The cable connector and the method for manufacturing the cable connector according to the embodiment of the present invention are suitable to suppress an increase in machining cost and restrict variations in quality while preventing loosening of the caulking, stabilizing the conduction with the conductive parts of the cable, and preventing a decrease in the fixing strength to the cable.

REFERENCE SIGNS LIST

1 cable connector
10 contact
11 fixing section
12 engaging section
13 connection section
20 inner sleeve
30 insulator
31 through hole
40 shell
41 main body section
42 caulking section
43 connection section
50 outer sleeve
51 straight wall section
52 curved wall section
60 housing
61 opening
62 mating piece
63 engaging protrusion
70 cover
71 engaging piece
100 cable
101 internal conductive part
102 internal insulating part
103 braid part
104 external insulating part
131 connection piece

Claims

1. A cable connector configured to be connected to a cable including a conductive part and an insulating part covering the conductive part, the cable connector comprising:

a conductive contact that is connected to the conductive part;

an insulating insulator that holds the contact;

a conductive shell that includes a caulking section caulked to the insulating part and covers the insulator; and

a cylindrical conductive first sleeve that is located over the caulking section and caulked to the insulating part via the caulking section.

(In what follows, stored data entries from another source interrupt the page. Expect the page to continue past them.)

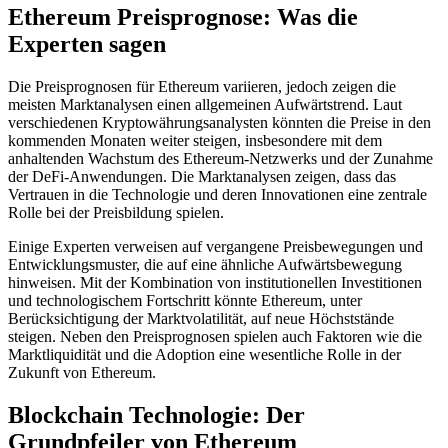
Ethereum Preisprognose: Was die
Experten sagen
Die Preisprognosen für Ethereum variieren, jedoch zeigen die
meisten Marktanalysen einen allgemeinen Aufwärtstrend. Laut
verschiedenen Kryptowährungsanalysten könnten die Preise in den
kommenden Monaten weiter steigen, insbesondere mit dem
anhaltenden Wachstum des Ethereum-Netzwerks und der Zunahme
der DeFi-Anwendungen. Die Marktanalysen zeigen, dass das
Vertrauen in die Technologie und deren Innovationen eine zentrale
Rolle bei der Preisbildung spielen.
Einige Experten verweisen auf vergangene Preisbewegungen und
Entwicklungsmuster, die auf eine ähnliche Aufwärtsbewegung
hinweisen. Mit der Kombination von institutionellen Investitionen
und technologischem Fortschritt könnte Ethereum, unter
Berücksichtigung der Marktvolatilität, auf neue Höchststände
steigen. Neben den Preisprognosen spielen auch Faktoren wie die
Marktliquidität und die Adoption eine wesentliche Rolle in der
Zukunft von Ethereum.
Blockchain Technologie: Der
Grundpfeiler von Ethereum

2. The cable connector according to claim 1, wherein the first sleeve is seamless in a circumferential direction.

3. The cable connector according to claim 1, comprising a conductive second sleeve, wherein

the cable connector connects to the cable including the conductive part constituted of an internal conductive part and an external conductive part, and the insulating part constituted of an internal insulating part covering the internal conductive part between the internal conductive part and the external conductive part and an external insulating part covering the external conductive part,

the contact is connected to the internal conductive part,

the second sleeve is located between the external insulating part and the caulking section and caulked to the external insulating part,

the caulking section is caulked to the external insulating part via the second sleeve so that the external conductive part folded back over an outer perimeter of the second sleeve is sandwiched between the caulking section and the second sleeve, and

the first sleeve is caulked to the external insulating part via the caulking section and the second sleeve sandwiching the external conductive part therebetween.

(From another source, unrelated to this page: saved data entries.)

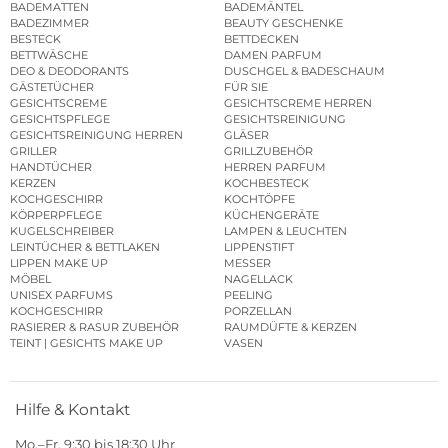
BADEMATTEN
BADEMÄNTEL
BADEZIMMER
BEAUTY GESCHENKE
BESTECK
BETTDECKEN
BETTWÄSCHE
DAMEN PARFUM
DEO & DEODORANTS
DUSCHGEL & BADESCHAUM
GÄSTETÜCHER
FÜR SIE
GESICHTSCREME
GESICHTSCREME HERREN
GESICHTSPFLEGE
GESICHTSREINIGUNG
GESICHTSREINIGUNG HERREN
GLÄSER
GRILLER
GRILLZUBEHÖR
HANDTÜCHER
HERREN PARFUM
KERZEN
KOCHBESTECK
KOCHGESCHIRR
KOCHTÖPFE
KÖRPERPFLEGE
KÜCHENGERÄTE
KUGELSCHREIBER
LAMPEN & LEUCHTEN
LEINTÜCHER & BETTLAKEN
LIPPENSTIFT
LIPPEN MAKE UP
MESSER
MÖBEL
NAGELLACK
UNISEX PARFUMS
PEELING
KOCHGESCHIRR
PORZELLAN
RASIERER & RASUR ZUBEHÖR
RAUMDÜFTE & KERZEN
TEINT | GESICHTS MAKE UP
VASEN
Hilfe & Kontakt
Mo.–Fr. 9:30 bis 18:30 Uhr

4. A method for manufacturing a cable connector connected to a cable including a conductive part and an insulating part covering the conductive part, the method comprising the steps of:

connecting a conductive contact to the conductive part;

holding the contact by an insulating insulator;

covering the insulator with a main body section of a conductive shell and caulking a caulking section of the shell to the insulating part; and

locating a cylindrical conductive sleeve over the caulking section and then caulking the sleeve to the insulating part via the caulking section.